I would usually take a stroll to see the teams a few times a week to see how everyone was doing. Here is the usual landscape: Our London Conference room was home to three teams. From team Webcred, Nam would usually be asleep on the air mattress (with JetBlue eye mask on), Connor in a daze because he was up all night teaching his college classmates how to code so they could come work for him.  Arye and Laura would be packing up their silver briefcase with Axio headbands to go demo their concentration monitoring device, all garbed out in Axio t-shirts and hoodies. Ilya would always be stressing that the Home Care space has way too much regulation in place, and Faheem, well, who knew where the hell Faheem was! 

Walking down the hall, we would get to the usually dark office of Team Wellframe. However, the darkness was not for lack of people in the office. These guys get the award for most all-nighters. And I am sure that will not be the only award these guys ever get as Jake, Trishan, Vinnie and Archit are about to hit the hospital market by storm with their new Cardiac rehab app.

Stepping out of the darkness and walking a little further down hall we would get to MyBetterFit. Ahh MyBetterFit. These guys really liked to redecorate their office. One day, a new couch appeared! Then, a second bean bag chair! And while there was sometimes the misunderstanding of what “This food is for Highland Partners Only” signs meant, MBF was hard at work building a next gen application for women choosing birth control (and if you ever need to find the good kind of Pop Chips or Pirates Booty, they would be hidden somewhere in their office).

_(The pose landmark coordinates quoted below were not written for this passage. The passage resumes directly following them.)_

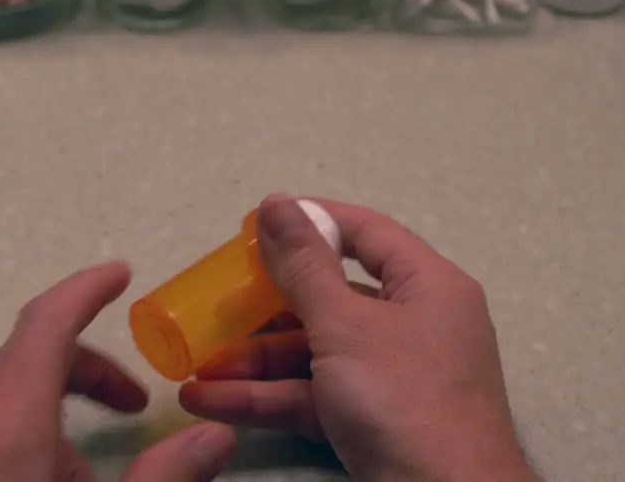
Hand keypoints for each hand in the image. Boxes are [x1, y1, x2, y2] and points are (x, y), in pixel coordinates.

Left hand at [0, 261, 236, 481]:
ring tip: (87, 475)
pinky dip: (11, 436)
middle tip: (134, 402)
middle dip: (86, 365)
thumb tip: (215, 438)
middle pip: (24, 357)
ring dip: (49, 408)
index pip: (46, 322)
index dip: (87, 290)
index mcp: (3, 423)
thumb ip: (165, 479)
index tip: (122, 275)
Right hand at [179, 196, 537, 481]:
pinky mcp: (374, 423)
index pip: (367, 233)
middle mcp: (415, 325)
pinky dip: (267, 399)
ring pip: (315, 354)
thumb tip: (278, 203)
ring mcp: (394, 378)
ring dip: (255, 362)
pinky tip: (210, 401)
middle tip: (216, 303)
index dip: (311, 222)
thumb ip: (304, 266)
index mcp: (427, 285)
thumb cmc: (405, 401)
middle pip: (332, 298)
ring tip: (197, 366)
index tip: (255, 224)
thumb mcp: (345, 326)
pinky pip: (316, 397)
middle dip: (266, 307)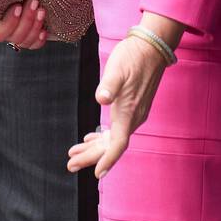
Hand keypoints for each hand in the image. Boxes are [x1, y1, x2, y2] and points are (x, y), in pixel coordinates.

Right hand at [0, 0, 48, 48]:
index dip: (10, 23)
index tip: (18, 6)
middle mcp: (3, 30)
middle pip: (14, 38)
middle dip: (27, 21)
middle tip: (34, 2)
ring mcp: (16, 33)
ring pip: (25, 41)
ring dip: (35, 26)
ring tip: (42, 9)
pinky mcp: (30, 32)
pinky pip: (35, 43)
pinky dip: (40, 39)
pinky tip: (45, 30)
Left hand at [66, 31, 171, 179]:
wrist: (151, 47)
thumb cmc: (133, 57)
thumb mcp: (117, 69)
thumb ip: (109, 85)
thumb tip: (101, 98)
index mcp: (129, 112)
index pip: (118, 144)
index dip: (107, 160)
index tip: (96, 174)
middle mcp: (133, 118)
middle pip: (111, 146)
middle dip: (91, 157)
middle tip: (69, 165)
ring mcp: (134, 113)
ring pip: (112, 139)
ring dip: (93, 148)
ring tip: (73, 155)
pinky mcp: (131, 107)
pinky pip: (116, 129)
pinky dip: (102, 137)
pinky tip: (90, 138)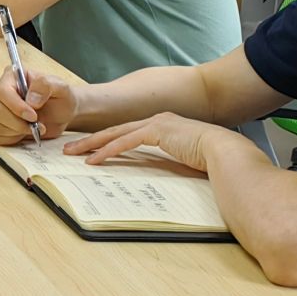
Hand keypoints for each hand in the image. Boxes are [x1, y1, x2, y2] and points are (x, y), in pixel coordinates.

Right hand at [0, 68, 78, 145]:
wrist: (61, 115)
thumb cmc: (59, 98)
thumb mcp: (61, 87)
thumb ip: (46, 86)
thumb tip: (31, 99)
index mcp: (12, 77)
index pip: (3, 91)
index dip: (16, 106)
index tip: (33, 116)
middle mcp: (0, 92)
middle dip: (19, 122)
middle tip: (37, 125)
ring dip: (18, 131)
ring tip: (33, 128)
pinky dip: (11, 139)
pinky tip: (23, 133)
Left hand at [66, 112, 217, 173]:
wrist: (226, 152)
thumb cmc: (211, 160)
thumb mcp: (183, 160)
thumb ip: (168, 161)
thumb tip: (157, 174)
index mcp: (163, 126)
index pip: (127, 133)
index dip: (106, 141)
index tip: (89, 149)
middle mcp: (157, 121)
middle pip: (115, 130)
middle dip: (90, 140)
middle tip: (70, 149)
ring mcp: (157, 123)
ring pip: (115, 133)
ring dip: (92, 144)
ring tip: (74, 153)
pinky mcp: (157, 130)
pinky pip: (125, 142)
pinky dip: (108, 151)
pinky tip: (94, 160)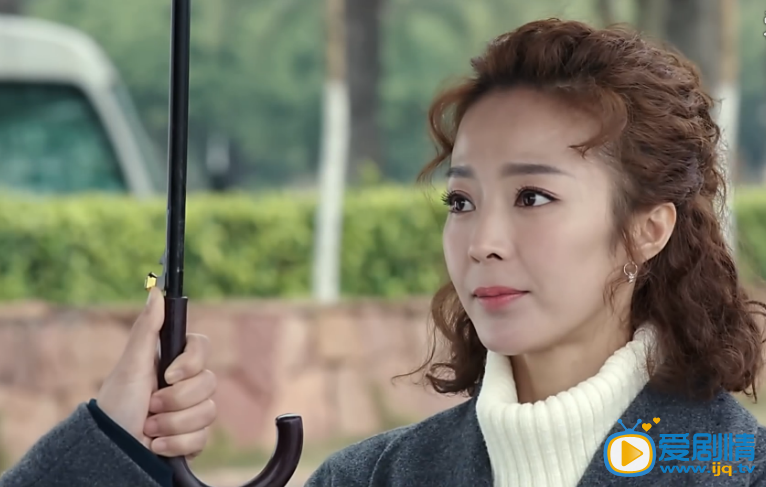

Finally, we get to Handybook. As I said before, they were always on the phone! So, I never got to say hi. But they have an impressive amount of sticky notes on the glass door. So they got that going for them, which is nice.

The Summer@Highland teams turned our office into a bee hive of activity. With speakers in throughout the summer, trips to Martha’s Vineyard, late night games of Monopoly (Arye, don’t forget that I have future monopoly deals with you), and a lot of laughs, it was an amazing experience for me. It has truly been a pleasure to meet and work with every one of these teams. They are all an impressive group of entrepreneurs, and I only hope that our paths continue to cross. For me, the 100 days of summer flew by way too fast. I wish we could start all over again!”